Developing Apache Spark Applications
Also available as:
PDF

Enable Vectorized Query Execution

Vectorized query execution is a feature that greatly reduces the CPU usage for typical query operations such as scans, filters, aggregates, and joins. Vectorization is also implemented for the ORC format. Spark also uses Whole Stage Codegen and this vectorization (for Parquet) since Spark 2.0 (released on July 26, 2016).

Use the following steps to implement the new ORC format and enable vectorization for ORC files with SparkSQL.

  1. On the Ambari Dashboard, select Spark2 > Configs. For Spark shells and applications, click Custom spark2-defaults, then add the following properties.
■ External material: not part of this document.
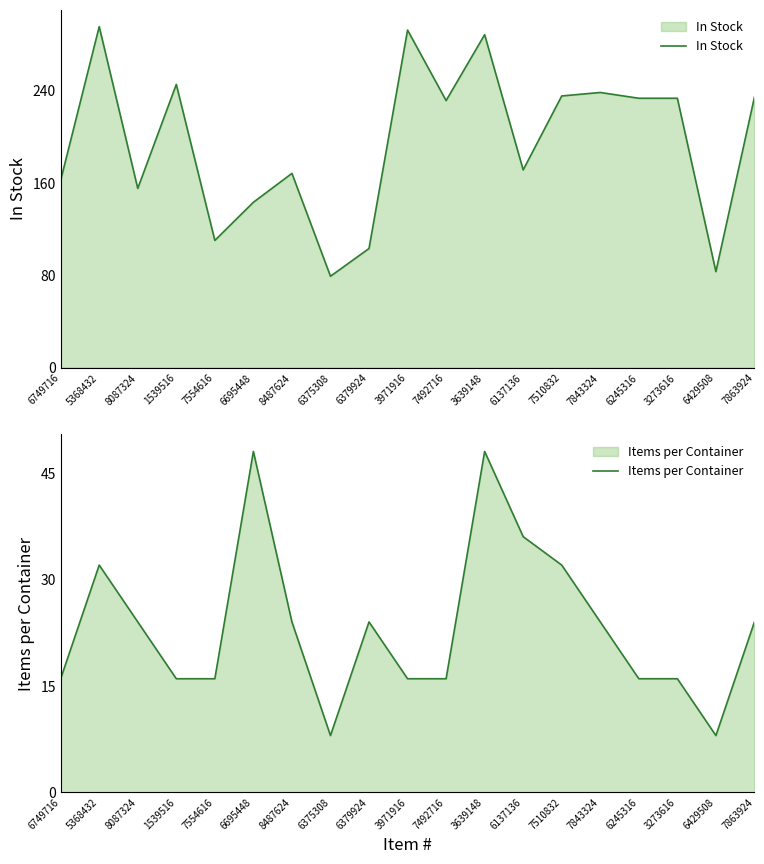

How many values in the Items per Container series exceed 24?

5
For the Spark Thrift Server, add these properties under Custom spark2-thrift-sparkconf.
    • spark.sql.orc.enabled=true – Enables the new ORC format to read/write Spark data source tables and files.

    • spark.sql.hive.convertMetastoreOrc=true – Enables the new ORC format to read/write Hive tables.

    • spark.sql.orc.char.enabled=true – Enables the new ORC format to use CHAR types to read Hive tables. By default, STRING types are used for performance reasons. This is an optional configuration for Hive compatibility.

  2. Click Save, then restart Spark and any other components that require a restart.